= Gibbs Brothers Medal =

Naval architecture and marine engineering award

The Gibbs Brothers Medal is awarded by the U.S. National Academy of Sciences for "outstanding contributions in the field of naval architecture and marine engineering". It was established by a gift from William Francis Gibbs and Frederic Herbert Gibbs.

== Recipients ==

Source:

- Admiral Frank L. Brown (2022)
  - For lifelong marine engineering innovation of nuclear-powered warships and leadership in Navy and commercial maritime safety culture.

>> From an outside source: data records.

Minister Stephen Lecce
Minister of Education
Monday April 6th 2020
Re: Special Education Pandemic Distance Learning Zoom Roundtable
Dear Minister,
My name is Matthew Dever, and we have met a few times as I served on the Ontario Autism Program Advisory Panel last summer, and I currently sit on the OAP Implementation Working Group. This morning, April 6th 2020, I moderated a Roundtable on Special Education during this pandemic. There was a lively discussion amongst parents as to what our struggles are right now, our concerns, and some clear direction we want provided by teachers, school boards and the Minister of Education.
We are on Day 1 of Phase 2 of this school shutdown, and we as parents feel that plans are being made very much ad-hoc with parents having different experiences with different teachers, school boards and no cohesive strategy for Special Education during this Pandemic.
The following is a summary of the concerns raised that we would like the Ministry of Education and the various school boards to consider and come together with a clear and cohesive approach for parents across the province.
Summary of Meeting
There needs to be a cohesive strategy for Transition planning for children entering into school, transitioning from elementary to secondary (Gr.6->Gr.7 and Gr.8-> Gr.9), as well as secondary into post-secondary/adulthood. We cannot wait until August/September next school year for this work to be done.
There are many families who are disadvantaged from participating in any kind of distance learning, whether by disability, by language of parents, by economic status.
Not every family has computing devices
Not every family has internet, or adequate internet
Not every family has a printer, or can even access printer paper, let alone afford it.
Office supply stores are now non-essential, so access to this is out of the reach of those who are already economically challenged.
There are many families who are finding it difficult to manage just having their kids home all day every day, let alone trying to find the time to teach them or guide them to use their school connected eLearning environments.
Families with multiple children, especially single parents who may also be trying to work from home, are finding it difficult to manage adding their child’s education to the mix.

- Jerome H. Milgram (2017)
  - For wide-ranging original contributions to naval architecture in theoretical hydromechanics, education, yacht design, environmental protection, and the practical arts of ocean systems.

- Robert G. Keane, Jr. (2012)
  - For continued excellence as a naval architect over many years, exemplified by the outstanding naval warships that he had a major part in designing, helping to make the U.S. Navy the most powerful in the world.

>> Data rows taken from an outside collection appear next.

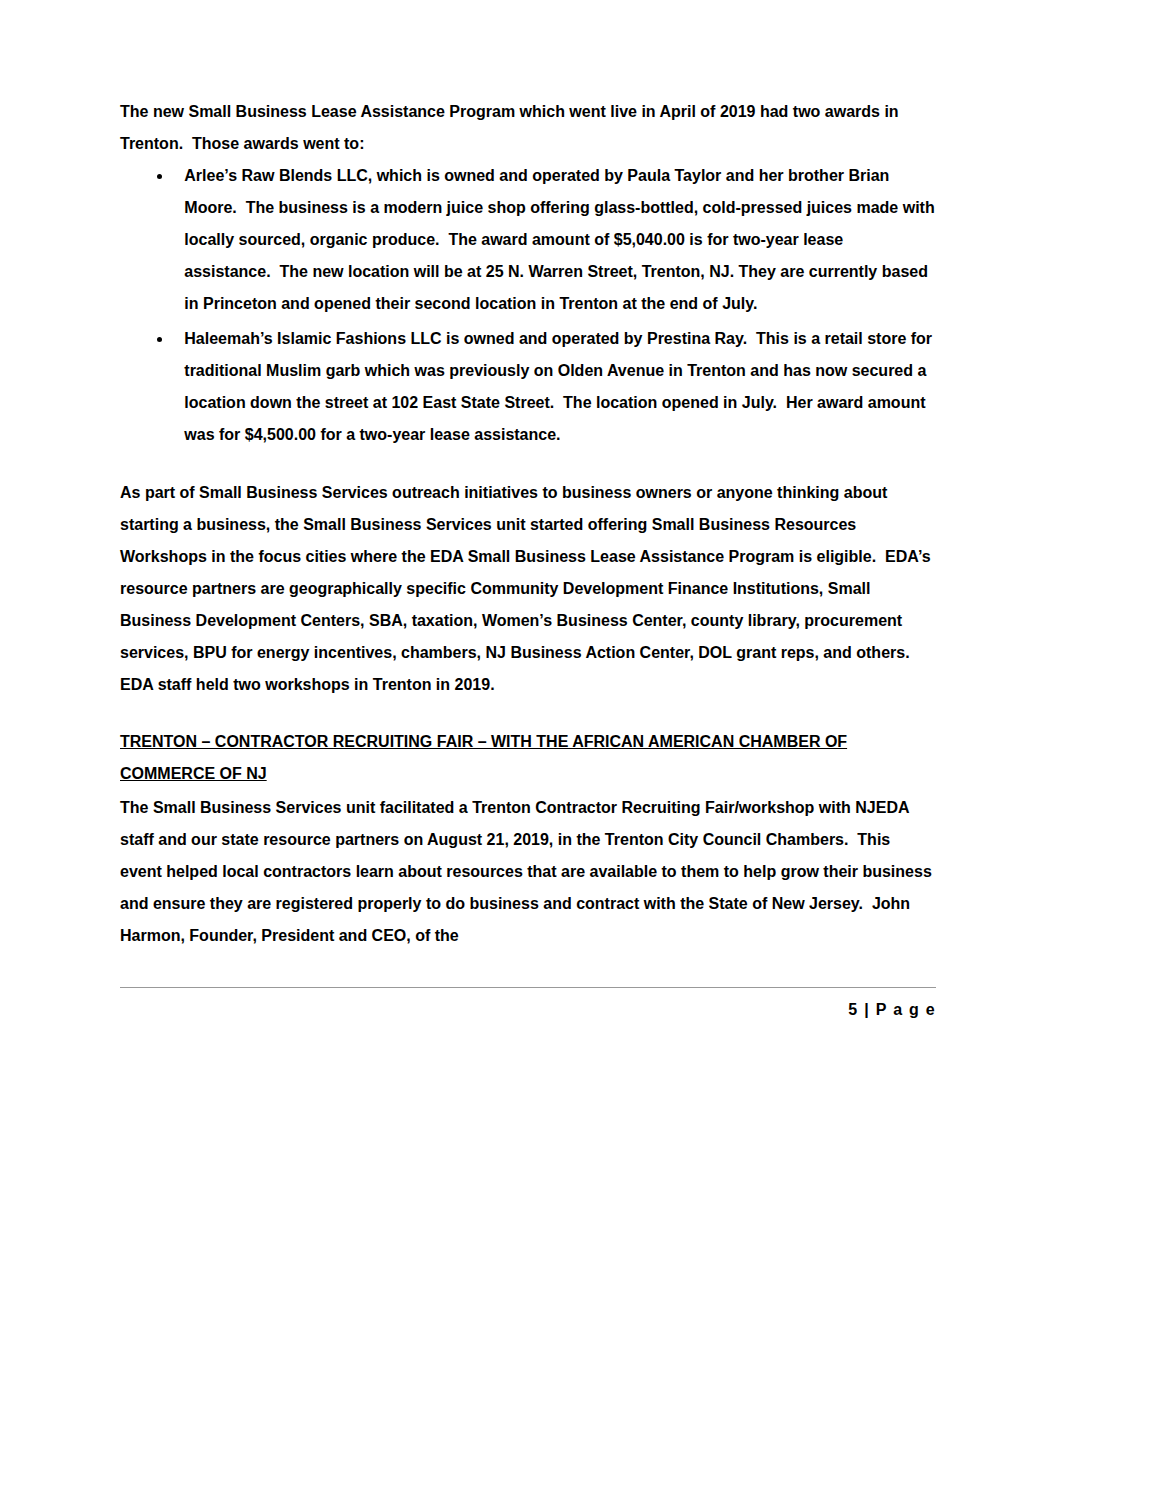The new Small Business Lease Assistance Program which went live in April of 2019 had two awards in Trenton. Those awards went to:
Arlee’s Raw Blends LLC, which is owned and operated by Paula Taylor and her brother Brian Moore. The business is a modern juice shop offering glass-bottled, cold-pressed juices made with locally sourced, organic produce. The award amount of $5,040.00 is for two-year lease assistance. The new location will be at 25 N. Warren Street, Trenton, NJ. They are currently based in Princeton and opened their second location in Trenton at the end of July.
Haleemah’s Islamic Fashions LLC is owned and operated by Prestina Ray. This is a retail store for traditional Muslim garb which was previously on Olden Avenue in Trenton and has now secured a location down the street at 102 East State Street. The location opened in July. Her award amount was for $4,500.00 for a two-year lease assistance.
As part of Small Business Services outreach initiatives to business owners or anyone thinking about starting a business, the Small Business Services unit started offering Small Business Resources Workshops in the focus cities where the EDA Small Business Lease Assistance Program is eligible. EDA’s resource partners are geographically specific Community Development Finance Institutions, Small Business Development Centers, SBA, taxation, Women’s Business Center, county library, procurement services, BPU for energy incentives, chambers, NJ Business Action Center, DOL grant reps, and others. EDA staff held two workshops in Trenton in 2019.
TRENTON – CONTRACTOR RECRUITING FAIR – WITH THE AFRICAN AMERICAN CHAMBER OF COMMERCE OF NJ
The Small Business Services unit facilitated a Trenton Contractor Recruiting Fair/workshop with NJEDA staff and our state resource partners on August 21, 2019, in the Trenton City Council Chambers. This event helped local contractors learn about resources that are available to them to help grow their business and ensure they are registered properly to do business and contract with the State of New Jersey. John Harmon, Founder, President and CEO, of the
5 | P a g e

- Keith W. Tantlinger (2009)
  - For his visionary and innovative design of the cellular container ship and supporting systems that transformed the world's shipping fleet and facilitated the rapid expansion of global trade.

- Donald Liu (2006)
  - For first introducing finite element techniques into ship design and being the driving force behind the revolution in basing classification society rules on scientific principles.

- Alfred C. Malchiodi (2003)
  - For leading innovations in developing the naval architecture of submarines for the efficient utilization of advanced technology.

- Edward E. Horton (2001)
  - For visionary and innovative concept development and design of off-shore platforms, mooring systems, and related technology that have significantly influenced development of deep-water operations.

- Justin E. Kerwin (1999)
  - For his outstanding contributions in the field of naval architecture, including the development of computational methods used worldwide in propeller design.

- William B. Morgan (1997)
  - For his technical leadership in improving performance, quieting, and design of advanced marine propulsion systems, and development of large modern propulsion research and testing facilities.

- Owen H. Oakley (1995)
  - For his significant contributions to the field of naval architecture, especially in the design of naval ships, submarines, and advanced ship types and submersibles.

- Olin J. Stephens II (1993)
  - For his design of outstanding sailing vessels, including six defenders of the America's Cup and thousands of ocean-racing yachts, and for promoting the use of scientific knowledge and research in the field of naval architecture.

- Bruce G. Collipp (1991)
  - For his invention of the semisubmersible, offshore, floating drilling platform, and for his sustained pioneering leadership in devising innovative ocean-engineering technologies.

- Leslie A. Harlander (1988)
  - For his pioneering effort in the design of specialized vessels and cargo-handling equipment associated with * intermodal shipping by container systems.

- Matthew Galbraith Forrest (1979)

- John Charles Niedermair (1976)
  - For his outstanding contributions to the field of naval architecture and marine engineering.

- Phillip Eisenberg (1974)
  - For his work that is the basis of much of what is known about hydrofoils and how ships move smoothly.

- Henry A. Schade (1970)
  - For his outstanding contributions in the design, construction, and performance of ships.

- Alfred Adolf Heinrich Kiel (1967)
  - For his outstanding contributions in the field of naval architecture and marine engineering.

- Frederick Henry Todd (1965)
  - For his contributions to the theory of ship design through model experiments, and for his leadership in hydrodynamic research.